**Exercise instructions**
Your answer must be the exact lines below, starting with the line with "left elbow: (286, 314)" and going on through the line with "left shoulder: (64, 62)", both included, with no pictures.

**Data under study**

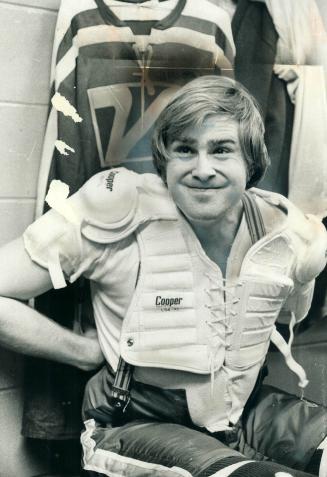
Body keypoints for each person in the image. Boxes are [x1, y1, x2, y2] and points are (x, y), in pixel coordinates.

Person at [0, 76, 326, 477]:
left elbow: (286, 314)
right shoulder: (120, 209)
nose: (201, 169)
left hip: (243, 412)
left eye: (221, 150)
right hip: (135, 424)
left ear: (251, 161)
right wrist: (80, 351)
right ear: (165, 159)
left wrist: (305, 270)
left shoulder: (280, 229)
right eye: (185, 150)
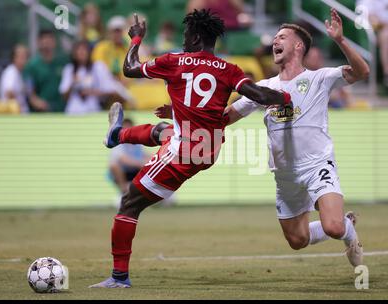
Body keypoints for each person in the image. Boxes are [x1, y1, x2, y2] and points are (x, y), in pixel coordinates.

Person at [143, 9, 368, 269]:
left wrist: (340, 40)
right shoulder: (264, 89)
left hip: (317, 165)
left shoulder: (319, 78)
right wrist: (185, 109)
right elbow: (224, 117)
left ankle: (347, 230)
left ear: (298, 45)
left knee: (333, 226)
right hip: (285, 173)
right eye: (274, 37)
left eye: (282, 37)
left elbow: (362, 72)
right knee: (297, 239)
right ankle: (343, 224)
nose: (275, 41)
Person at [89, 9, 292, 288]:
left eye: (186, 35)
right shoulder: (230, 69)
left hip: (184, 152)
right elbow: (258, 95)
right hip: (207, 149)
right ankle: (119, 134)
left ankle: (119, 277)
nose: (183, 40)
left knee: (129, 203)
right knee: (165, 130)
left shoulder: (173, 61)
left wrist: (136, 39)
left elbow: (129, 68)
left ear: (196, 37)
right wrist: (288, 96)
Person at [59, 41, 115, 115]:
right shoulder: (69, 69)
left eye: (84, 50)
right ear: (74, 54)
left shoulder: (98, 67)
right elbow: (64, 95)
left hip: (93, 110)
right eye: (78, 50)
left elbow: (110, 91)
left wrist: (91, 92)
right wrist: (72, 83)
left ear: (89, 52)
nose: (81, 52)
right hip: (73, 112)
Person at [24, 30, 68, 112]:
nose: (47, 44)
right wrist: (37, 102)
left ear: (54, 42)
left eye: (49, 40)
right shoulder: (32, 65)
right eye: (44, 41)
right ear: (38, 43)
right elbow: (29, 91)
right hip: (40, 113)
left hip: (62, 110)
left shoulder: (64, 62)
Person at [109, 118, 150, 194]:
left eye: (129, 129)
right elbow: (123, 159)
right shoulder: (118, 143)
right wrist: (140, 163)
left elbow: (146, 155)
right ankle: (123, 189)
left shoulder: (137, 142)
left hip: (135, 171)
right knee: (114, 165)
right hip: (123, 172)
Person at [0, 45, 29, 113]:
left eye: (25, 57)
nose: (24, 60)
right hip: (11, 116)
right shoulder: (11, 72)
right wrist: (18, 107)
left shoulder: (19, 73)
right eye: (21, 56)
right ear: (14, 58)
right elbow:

**Finished task**
left elbow: (286, 314)
right shoulder: (120, 209)
nose: (201, 169)
left hip: (243, 412)
left eye: (221, 150)
right hip: (135, 424)
left ear: (251, 161)
right wrist: (80, 351)
right ear: (165, 159)
left wrist: (305, 270)
left shoulder: (280, 229)
right eye: (185, 150)
Body keypoints for each person in the image. Boxes are [x1, y1, x2, y2] and points are (x, y), in pixel coordinates.

Person at [143, 9, 368, 269]:
left wrist: (340, 40)
right shoulder: (264, 89)
left hip: (317, 165)
left shoulder: (319, 78)
right wrist: (185, 109)
right elbow: (224, 117)
left ankle: (347, 230)
left ear: (298, 45)
left knee: (333, 226)
right hip: (285, 173)
right eye: (274, 37)
left eye: (282, 37)
left elbow: (362, 72)
right knee: (297, 239)
right ankle: (343, 224)
nose: (275, 41)
Person at [89, 9, 292, 288]:
left eye: (186, 35)
right shoulder: (230, 69)
left hip: (184, 152)
right elbow: (258, 95)
right hip: (207, 149)
right ankle: (119, 134)
left ankle: (119, 277)
nose: (183, 40)
left knee: (129, 203)
right knee: (165, 130)
left shoulder: (173, 61)
left wrist: (136, 39)
left elbow: (129, 68)
left ear: (196, 37)
right wrist: (288, 96)
Person at [59, 41, 115, 115]:
right shoulder: (69, 69)
left eye: (84, 50)
right ear: (74, 54)
left shoulder: (98, 67)
right elbow: (64, 95)
left hip: (93, 110)
right eye: (78, 50)
left elbow: (110, 91)
left wrist: (91, 92)
right wrist: (72, 83)
left ear: (89, 52)
nose: (81, 52)
right hip: (73, 112)
Person at [24, 30, 68, 112]:
nose: (47, 44)
right wrist: (37, 102)
left ear: (54, 42)
left eye: (49, 40)
right shoulder: (32, 65)
right eye: (44, 41)
right ear: (38, 43)
right elbow: (29, 91)
right hip: (40, 113)
left hip: (62, 110)
left shoulder: (64, 62)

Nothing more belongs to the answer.